Crítica | Os Segredos do Castelo

Os Segredos do Castelo
(We Have Always Lived In The Castle)
Data de Estreia no Brasil: 18/12/2020
Direção: Stacie Passon
Distribuição: Brainstorm Media

Chegando de mansinho nas plataformas digitais na segunda metade desse mês de dezembro, Os Segredos do Castelo (péssima tradução nacional do título original ‘We Have Always Lived In The Castle‘) baseado no livro “Sempre Vivemos no Castelo” (1962) escrito por Shirley Jackson, responsável também pelo livro que inspirou a série A Maldição da Residência Hill (2018), tem dividido as opiniões a respeito de sua narrativa, ainda que sua qualidade técnica seja inquestionável.

Na história conhecemos a problemática família Blackwood, composta pelas irmãs Constance (Alexandra Daddario) e Merricat (Taissa Farmiga), além de seu tio Julian (Crispin Glover), que após seis anos de uma tragédia familiar, recebe a misteriosa e inesperada visita do ganancioso primo Charles (Sebastian Stan), que passa a morar na casa temporariamente. Conforme os costumes da família entram em conflito com o estilo de vida de Charles, as verdadeiras intenções de cada um começam a surgir enquanto a tensão aumenta a cada dia.

A diretora Stacie Passon, bem vista pela crítica após a boa recepção de seu premiado longa “Antes Sexo do que Nunca” (2013) em festivais, constrói aqui tudo com extrema minúcia e cuidado, da mesma forma como cada objeto enterrado por Merricat parece ter sua importância para a narrativa, assumindo que ao menos somos levados a pensar que seus feitiços funcionam. A ótima trilha musical pausada de Andrew Hewitt auxilia na interpretação cômica do filme, ao mesmo tempo que mantém a tensão entre os personagens. A maneira como a fotografia, o figurino e a cenografia do filme trabalham com o propósito de nos causar estranheza utilizando de cores desarmônicas (realçadas pela ousada colorização), ajuda diretamente a nos preparar para algo muito ruim (clímax) que parece estar sempre prestes a acontecer.
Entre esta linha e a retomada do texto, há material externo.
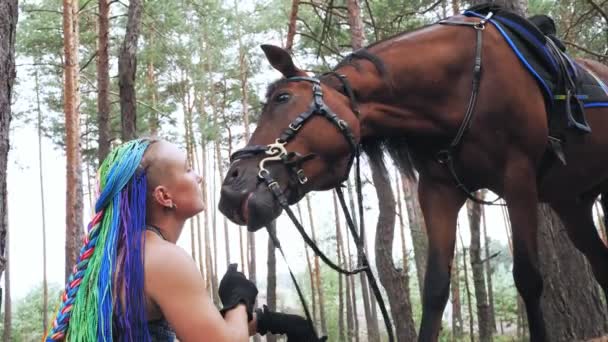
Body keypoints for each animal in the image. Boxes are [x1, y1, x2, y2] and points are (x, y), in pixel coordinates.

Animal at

O humor se insere impressionantemente bem entre as cenas tensas. Os personagens junto às suas características intrínsecas, possuem comportamentos caricatos, que vão desde suas expressões corporais, até a forma como emitem seus diálogos. A atriz Taissa Farmiga é quem mais se destaca ao representar uma jovem paranóica, com trejeitos marcantes ao andar e ao encarar outras pessoas. Sebastian Stan também convence com uma interpretação que se altera entre o afetuoso e o desprezível em cerca de segundos.

O roteiro de Mark Kruger consegue aguçar e constranger o espectador com circunstâncias improváveis, em que além de nos deixar a todo segundo à beira de perder a paciência, assim como os moradores da casa, também nos provoca risos contidos com as situações desconfortáveis que nos apresenta. O problema é que no final, todas as “promessas” feitas pelo filme, não são realizadas a troco de algo muito valioso.

É fácil se incomodar com diversas complicações e incoerências do enredo, que permite uma relação contraditória entre os personagens, principalmente entre as irmãs Blackwood. A história não encontra sérios problemas para fluir com facilidade, mas seu ritmo não favorece todo o potencial de suspense existente com a chegada de Charles. É evidente que muito aqui é desperdiçado em prol de uma mera exposição das adversidades enfrentadas por Constance e essencialmente Merricat. O histórico e o objetivo de cada personagem também não são definidos e esclarecidos de maneira satisfatória, e sendo por um propósito narrativo (gerar uma possível surpresa ao final de seu terceiro ato) ou não, o fato é que não colaboram para que nos enxerguemos naqueles personagens e nos envolvamos completamente com a história. Esse visível e provavelmente intencional afastamento do público para com os moradores da casa, afeta o desenvolvimento dramático da obra, ainda que em contrapeso facilite a imersão do público durante as cenas mais risíveis.

Mesmo com todas as complicações de sua trama, Os Segredos do Castelo intriga com seus mistérios e personagens peculiares. Pela sagacidade de propor uma estrutura diferente diante do gênero em que se insere, a obra ainda preserva e discute (mesmo que brevemente) sobre o horror do abuso familiar e a importância do apoio fraternal. Beirando o pretensioso e o dispensável, o filme de Stacie Passon ainda nos ganha pela habilidade em balancear a tensão e o humor em cenas essencialmente dramáticas.